The investigation, conducted by a team of leading researchers from the University of British Columbia (UBC), assessed 27 seafood products coming from 9 leading source countries to Japan. Some products, such as imported Chinese eel, were found to be up to 45-75% illegally harvested.
The current import control system in Japan—one of the top three seafood markets globally—poses very little deterrent to the entry of illegal seafood. Japan has yet to implement the same anti-IUU and traceability standards as the US and Europe, including a lack of import regulations to verify product legality. Although a limited catch documentation scheme is implemented for bluefin tuna, Russian crab, and Patagonian toothfish, as part of Japan’s commitments to Regional Fisheries Management Organizations (RFMOs) and other international agreements, such arrangements do not apply to the bulk of its seafood imports.
The UBC team included research members that completed an analogous study of illegal imports into the United States market, which highlighted similarly high IUU risks with 20-32% of US seafood imports to be of IUU origin. That study garnered significant attention in the US and helped spur major US Government action, including the Obama Task Force on IUU Fishing and the US Seafood Import Monitoring Program.
“Sourcing practices in the principal seafood market states such as the US, Japan and EU can have ripple effects on fishery management practices in developing countries. The need for market state responsibility to control IUU trading practices has already captured the attention of policymakers in both the USA and EU. There is an urgent need for similar reforms in the Japanese seafood procurement system,” said author Dr Ganapathiraju Pramod.
How to crack down on IUU imports After reading the paper, Ocean Outcomes, a consultancy that works to improve the sustainability of global fisheries, has recommended ways to minimize the risk of illegal products from entering Japan’s supply chain include:
- Japan should strengthen its customs and import inspection regime, ensuring that appropriate measures are taken to verify the legality and origin of seafood at all points-of-entry, both by sea and air.

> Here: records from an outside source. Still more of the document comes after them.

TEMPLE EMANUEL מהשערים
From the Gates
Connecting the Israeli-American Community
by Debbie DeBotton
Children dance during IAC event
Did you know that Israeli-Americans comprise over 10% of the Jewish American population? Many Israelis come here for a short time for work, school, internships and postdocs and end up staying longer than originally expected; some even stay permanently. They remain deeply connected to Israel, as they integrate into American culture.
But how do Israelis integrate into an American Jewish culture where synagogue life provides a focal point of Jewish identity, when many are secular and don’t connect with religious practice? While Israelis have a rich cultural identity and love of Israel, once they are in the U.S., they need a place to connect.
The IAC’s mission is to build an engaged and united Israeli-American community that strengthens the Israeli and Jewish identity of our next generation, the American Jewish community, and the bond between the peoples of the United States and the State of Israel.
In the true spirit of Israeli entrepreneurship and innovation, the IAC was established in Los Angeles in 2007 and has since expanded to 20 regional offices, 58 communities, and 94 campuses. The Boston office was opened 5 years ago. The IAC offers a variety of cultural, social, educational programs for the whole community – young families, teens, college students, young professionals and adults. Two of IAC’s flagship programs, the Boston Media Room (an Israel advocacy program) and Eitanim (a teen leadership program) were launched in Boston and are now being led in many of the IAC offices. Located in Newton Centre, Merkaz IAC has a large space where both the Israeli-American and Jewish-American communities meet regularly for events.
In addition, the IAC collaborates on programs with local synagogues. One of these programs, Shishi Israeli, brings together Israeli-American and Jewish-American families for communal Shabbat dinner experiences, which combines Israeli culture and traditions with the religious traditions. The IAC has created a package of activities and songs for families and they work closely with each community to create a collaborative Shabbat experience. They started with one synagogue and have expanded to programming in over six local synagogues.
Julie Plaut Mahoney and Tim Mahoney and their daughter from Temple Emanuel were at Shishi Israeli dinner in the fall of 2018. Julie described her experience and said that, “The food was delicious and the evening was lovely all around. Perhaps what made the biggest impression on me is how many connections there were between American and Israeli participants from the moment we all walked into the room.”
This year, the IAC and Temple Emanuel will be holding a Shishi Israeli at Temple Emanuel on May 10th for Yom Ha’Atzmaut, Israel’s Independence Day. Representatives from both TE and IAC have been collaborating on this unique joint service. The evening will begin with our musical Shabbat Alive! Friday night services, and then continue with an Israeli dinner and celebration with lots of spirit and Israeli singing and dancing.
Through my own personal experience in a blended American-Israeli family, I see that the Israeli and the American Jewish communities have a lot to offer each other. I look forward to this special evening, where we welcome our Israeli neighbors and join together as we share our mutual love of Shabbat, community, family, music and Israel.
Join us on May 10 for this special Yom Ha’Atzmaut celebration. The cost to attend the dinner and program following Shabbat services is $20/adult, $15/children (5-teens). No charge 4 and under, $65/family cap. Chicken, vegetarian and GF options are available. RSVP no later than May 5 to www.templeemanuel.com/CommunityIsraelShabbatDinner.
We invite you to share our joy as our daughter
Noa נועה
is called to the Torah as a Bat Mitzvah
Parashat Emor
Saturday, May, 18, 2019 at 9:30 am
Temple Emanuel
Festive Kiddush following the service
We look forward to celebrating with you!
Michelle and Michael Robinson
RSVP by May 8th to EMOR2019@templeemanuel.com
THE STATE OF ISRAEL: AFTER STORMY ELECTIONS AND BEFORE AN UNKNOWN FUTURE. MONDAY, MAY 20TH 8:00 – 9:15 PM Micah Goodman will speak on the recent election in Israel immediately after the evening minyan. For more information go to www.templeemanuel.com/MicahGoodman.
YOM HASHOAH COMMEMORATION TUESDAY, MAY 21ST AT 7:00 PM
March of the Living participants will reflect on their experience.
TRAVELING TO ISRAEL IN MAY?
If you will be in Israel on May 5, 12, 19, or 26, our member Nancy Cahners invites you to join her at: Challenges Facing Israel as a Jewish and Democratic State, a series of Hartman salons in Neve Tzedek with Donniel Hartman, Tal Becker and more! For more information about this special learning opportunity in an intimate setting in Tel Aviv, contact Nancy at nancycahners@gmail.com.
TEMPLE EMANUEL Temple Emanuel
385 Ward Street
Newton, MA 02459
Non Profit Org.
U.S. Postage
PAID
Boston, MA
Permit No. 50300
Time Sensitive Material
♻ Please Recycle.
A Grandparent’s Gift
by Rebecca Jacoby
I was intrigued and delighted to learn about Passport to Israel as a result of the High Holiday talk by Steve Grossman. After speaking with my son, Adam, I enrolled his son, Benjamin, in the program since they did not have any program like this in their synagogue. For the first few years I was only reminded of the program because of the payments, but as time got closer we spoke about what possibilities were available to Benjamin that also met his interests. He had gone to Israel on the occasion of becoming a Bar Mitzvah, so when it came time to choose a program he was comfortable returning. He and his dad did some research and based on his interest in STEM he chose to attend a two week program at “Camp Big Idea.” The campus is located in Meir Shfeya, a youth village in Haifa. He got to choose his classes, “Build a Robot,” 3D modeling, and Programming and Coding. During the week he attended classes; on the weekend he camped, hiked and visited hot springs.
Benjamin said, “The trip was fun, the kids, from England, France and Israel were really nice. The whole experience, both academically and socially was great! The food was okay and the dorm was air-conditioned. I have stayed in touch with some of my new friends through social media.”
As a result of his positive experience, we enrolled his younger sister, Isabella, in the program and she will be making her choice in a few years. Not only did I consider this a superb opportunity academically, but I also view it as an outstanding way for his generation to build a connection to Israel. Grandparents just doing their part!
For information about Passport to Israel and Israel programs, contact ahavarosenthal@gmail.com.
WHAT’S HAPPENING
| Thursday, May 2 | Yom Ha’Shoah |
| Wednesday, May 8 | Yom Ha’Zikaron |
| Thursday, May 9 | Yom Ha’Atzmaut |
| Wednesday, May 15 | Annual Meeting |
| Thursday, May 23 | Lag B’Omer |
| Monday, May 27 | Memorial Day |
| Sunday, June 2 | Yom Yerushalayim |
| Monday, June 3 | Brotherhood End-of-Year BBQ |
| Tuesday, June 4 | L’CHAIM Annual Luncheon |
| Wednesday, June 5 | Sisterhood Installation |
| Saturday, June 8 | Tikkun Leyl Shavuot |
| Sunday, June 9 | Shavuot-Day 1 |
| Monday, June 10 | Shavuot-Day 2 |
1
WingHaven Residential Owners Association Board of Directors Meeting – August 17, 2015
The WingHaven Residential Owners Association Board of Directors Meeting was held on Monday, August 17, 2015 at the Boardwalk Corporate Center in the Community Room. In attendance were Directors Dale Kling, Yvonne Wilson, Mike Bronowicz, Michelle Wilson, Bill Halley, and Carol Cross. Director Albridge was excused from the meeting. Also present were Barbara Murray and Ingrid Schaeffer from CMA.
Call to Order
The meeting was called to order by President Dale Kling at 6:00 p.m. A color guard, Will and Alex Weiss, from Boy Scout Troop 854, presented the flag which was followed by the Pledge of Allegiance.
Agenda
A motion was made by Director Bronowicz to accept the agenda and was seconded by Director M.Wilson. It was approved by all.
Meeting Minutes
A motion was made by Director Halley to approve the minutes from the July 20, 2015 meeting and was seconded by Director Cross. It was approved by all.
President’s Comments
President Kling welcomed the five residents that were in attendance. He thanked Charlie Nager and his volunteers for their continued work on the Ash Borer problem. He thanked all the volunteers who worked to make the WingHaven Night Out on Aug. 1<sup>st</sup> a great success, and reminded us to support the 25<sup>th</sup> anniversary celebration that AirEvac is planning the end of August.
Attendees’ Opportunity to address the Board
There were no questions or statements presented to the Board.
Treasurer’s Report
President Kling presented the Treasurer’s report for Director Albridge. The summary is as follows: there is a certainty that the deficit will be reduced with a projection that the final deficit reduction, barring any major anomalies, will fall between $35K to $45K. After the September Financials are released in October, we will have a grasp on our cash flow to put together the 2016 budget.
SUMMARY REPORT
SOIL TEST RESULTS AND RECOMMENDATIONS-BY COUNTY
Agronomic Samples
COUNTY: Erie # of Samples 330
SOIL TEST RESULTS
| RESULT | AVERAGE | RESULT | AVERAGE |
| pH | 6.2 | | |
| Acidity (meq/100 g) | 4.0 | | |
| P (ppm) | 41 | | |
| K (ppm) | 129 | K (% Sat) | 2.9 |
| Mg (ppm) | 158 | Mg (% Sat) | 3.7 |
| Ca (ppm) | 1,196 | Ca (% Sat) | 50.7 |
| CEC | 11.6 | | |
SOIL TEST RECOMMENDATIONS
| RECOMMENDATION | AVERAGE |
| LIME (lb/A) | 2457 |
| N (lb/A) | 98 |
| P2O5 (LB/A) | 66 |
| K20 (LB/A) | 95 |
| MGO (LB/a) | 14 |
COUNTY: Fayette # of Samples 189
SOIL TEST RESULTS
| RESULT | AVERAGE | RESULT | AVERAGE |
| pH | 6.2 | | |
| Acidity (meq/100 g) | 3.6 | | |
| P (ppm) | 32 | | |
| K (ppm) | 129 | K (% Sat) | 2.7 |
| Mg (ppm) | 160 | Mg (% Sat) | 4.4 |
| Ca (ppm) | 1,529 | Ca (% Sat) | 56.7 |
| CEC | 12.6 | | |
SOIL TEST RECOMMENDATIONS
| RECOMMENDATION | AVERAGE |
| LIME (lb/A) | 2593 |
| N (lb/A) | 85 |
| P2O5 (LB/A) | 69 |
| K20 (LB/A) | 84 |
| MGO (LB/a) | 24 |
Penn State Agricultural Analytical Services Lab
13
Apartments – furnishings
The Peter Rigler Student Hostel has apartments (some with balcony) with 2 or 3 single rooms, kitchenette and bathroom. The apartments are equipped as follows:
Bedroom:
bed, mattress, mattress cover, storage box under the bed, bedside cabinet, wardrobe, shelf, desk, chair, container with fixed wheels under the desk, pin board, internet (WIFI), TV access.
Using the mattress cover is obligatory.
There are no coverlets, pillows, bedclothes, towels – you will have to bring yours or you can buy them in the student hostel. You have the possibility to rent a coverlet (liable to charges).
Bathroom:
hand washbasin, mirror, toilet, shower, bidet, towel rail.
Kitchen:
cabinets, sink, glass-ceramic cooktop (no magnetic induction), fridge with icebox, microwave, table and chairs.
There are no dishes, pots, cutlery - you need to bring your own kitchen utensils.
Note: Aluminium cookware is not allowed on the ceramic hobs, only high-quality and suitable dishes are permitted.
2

- Japan should strengthen its domestic fisheries policy and regulatory framework—for both imported and domestic seafood—to mitigate IUU risk and increase traceability and transparency. In particular, traceability standards for industry should be established that require key data elements are used to verify the origin and legality of all seafood, from point of harvest to end market.
- A dialogue should be initiated with Japan’s seafood industry and major seafood importers in order to adopt appropriate traceability systems and other voluntary, market-based measures to prevent IUU products from entering respective supply chains.
- Additional studies are needed—including DNA and economic impact analysis—to evaluate the effect of illegal and/or mislabeled seafood products in Japanese seafood supply chains.